KEY POINTS:
Like it or not, the Government may have to expect a small measure of public scepticism about the timing of the proposed tax cuts announced last weekend.
Some people may well accept the Prime Minister's assurance that she and her caucus wanted to deliver tax cuts earlier but "we have never had [Treasury] advice that made it possible". Very probably some people believe in a flat Earth and Santa Claus, too. But there is likely to be a hard core of non-believers who dimly discern a connection to the fact that next year is election year.
Labour had no choice, of course. National, comfortably ahead in the polls, has been rattling the piggy bank for some months now and Michael Cullen's public image has slowly but steadily transmogrified from careful steward to tightfisted Scrooge.
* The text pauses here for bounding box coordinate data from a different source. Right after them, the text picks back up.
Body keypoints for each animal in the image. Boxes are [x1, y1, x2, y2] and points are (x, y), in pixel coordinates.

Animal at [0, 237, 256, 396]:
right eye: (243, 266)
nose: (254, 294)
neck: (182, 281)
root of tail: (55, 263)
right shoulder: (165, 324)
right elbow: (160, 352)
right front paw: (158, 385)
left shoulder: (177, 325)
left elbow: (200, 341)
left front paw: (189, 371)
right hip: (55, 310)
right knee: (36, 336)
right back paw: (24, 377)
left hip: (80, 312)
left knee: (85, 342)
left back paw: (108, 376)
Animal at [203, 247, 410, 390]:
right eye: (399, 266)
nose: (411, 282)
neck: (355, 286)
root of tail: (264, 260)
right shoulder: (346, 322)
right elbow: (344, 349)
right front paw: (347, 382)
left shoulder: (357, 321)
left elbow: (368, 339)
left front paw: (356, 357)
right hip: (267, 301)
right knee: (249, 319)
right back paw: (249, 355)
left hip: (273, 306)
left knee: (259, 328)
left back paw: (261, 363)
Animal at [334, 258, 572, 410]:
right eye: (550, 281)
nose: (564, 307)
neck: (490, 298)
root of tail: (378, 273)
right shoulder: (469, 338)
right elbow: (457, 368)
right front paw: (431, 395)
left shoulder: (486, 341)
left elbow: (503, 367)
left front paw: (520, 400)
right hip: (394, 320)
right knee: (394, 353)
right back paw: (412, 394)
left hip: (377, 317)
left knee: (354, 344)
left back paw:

The chorus of voices calling for tax relief has steadily grown in size and volume. It was time to move.
Clark's claim about Treasury is at best misleading. Its briefing to the re-elected Clark Government in 2005 explicitly stated that years of fiscal frugality had left the Crown accounts, and in particular the debt ledger, in such good shape that there was room for tax cuts. Cullen famously dismissed that advice as "an ideological burp", but, having just got hold of the purse-strings for another three years, he could afford such dismissiveness. With Labour trailing in the polls less than a year out from the vote, he is more disposed to largesse.
Making the announcement now is a double-edged sword for Labour. It constitutes an admission that National's tax promises, so far unquantified, are not necessarily unaffordable. But it makes it possible for the Government to ring in the changes in, say, September and go into the election as the party that did something, rather than just promised to. Pre-election announcements of the new regime would also allow the Government a PR blitz that would act, but not count, as campaign advertising.
The situation as it stands does make it more likely that the campaign could turn into a bidding war for votes. Let's hope it does not come to that. There will be too many other issues at stake more important than a contest about whose tax cut is bigger than whose.